# Anybody Evey Use A Toyota Tacoma Double Cab 3.4 Liter V6 To Tow With



## southern gentleman

anybody every tow a 21,23 or 25 ft outbacker with a toyota tacoma 4 door v6 pre runner?

just wondering if anybody has?

Thanks in advance

Torrey


----------



## MJRey

You might want to check out this recent message thread, it covered a very similar topic about the Tacoma which is very similar to the PreRunner.

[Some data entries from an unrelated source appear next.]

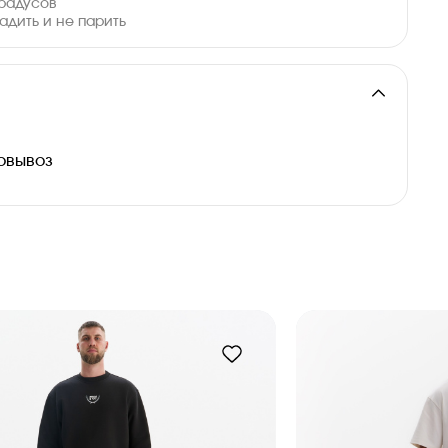
градусов
адить и не парить
и
овывоз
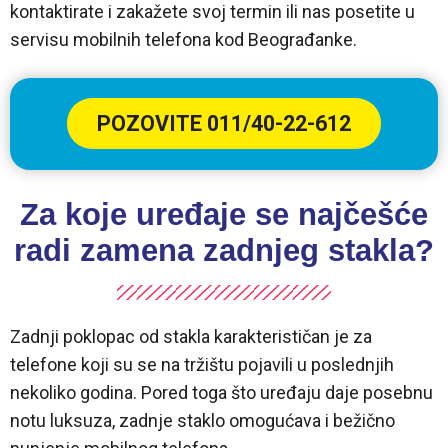
kontaktirate i zakažete svoj termin ili nas posetite u
servisu mobilnih telefona kod Beograđanke.
POZOVITE 011/40-22-612
Za koje uređaje se najčešće
radi zamena zadnjeg stakla?
Zadnji poklopac od stakla karakterističan je za
telefone koji su se na tržištu pojavili u poslednjih
nekoliko godina. Pored toga što uređaju daje posebnu
notu luksuza, zadnje staklo omogućava i bežično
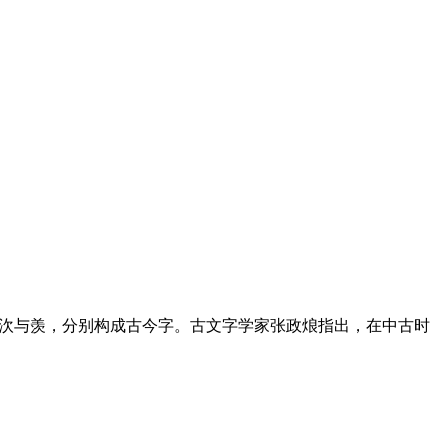
，㳄与羡，分别构成古今字。古文字学家张政烺指出，在中古时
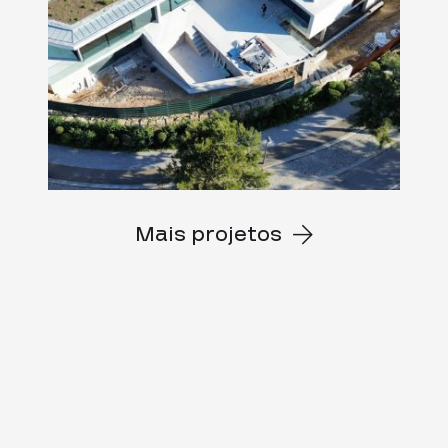
Mais projetos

http://www.outbackers.com/forums/index.php?showtopic=27125


----------



## W4DRR

If you are talking 3.4L, then that would be a first generation Tacoma, which is smaller and lighter than the current 2nd gen. My day-to-day commuter is a first gen Tacoma, and I believe the tow capacity with the V6 is only 5000 lb. With the 2.7L four-banger, which I have, it is a paltry 3500. I have towed our old Coleman pop-up, and utility trailers with my Taco, but there is no way I would ever consider towing our 23' Outback, even it I had the V6. It is simply too small and lightweight. Prior to our Tundra, we towed with a 2004 4Runner with the 4.7L V8 and 7000 lb tow capacity. (In case you didn't know, the current 4Runner is based on the 2nd gen Tacoma chassis.) It would tow the 23RS no problem, but we were pushing the envelope with the short 110" wheelbase of the 4Runner and it's relatively light weight.

Bob


----------



## Nathan

Most people find they need a 1/2 ton truck to pull anything up to the 26 models (really 28-29' long). Beyond that, most are happier with a 3/4 ton. The Tacoma is a small truck and therefore, I wouldn't personally reccomend it.


----------



## Collinsfam_WY

I wouldn't tow any Outback except perhaps...maybe...the old 18RS with a Tacoma.

-CC


----------



## Collinsfam_WY

The only Outback I might possibly tow with anything smaller than a 1/2 ton truck is the old 18RS. Even so, that model is 4300lbs dry, 6k gvwr, 445lb on the hitch and 19'10" long.

-CC


----------



## Dub

I used to tow a 27' 5500lbs Fun Finder (25ft inside) with my 4.0L DC Tacoma. It would do fine in mountains, able to maintain 55mph, but you weren't gonna accelerate to that speed on a hill like I could with the Tundra (which I can take 10,060lbs to 65mph from lower speeds on mountains in the Smokies). I think an 18-21 footer would be the max for the 3.4L. You won't win any races and you'll know it's back there but you will survive if that's all you have. I will tell you that when I put that trailer on my Tundra that I didn't need to use the WDH and the truck didn't know it was back there, much better towing experience with the Tundra and a 27' trailer than with the Tacoma. I even got 11mpg.


----------



## Dub

Here you go.










Towed it all over the place, mountains of WV, Maine, etc.


----------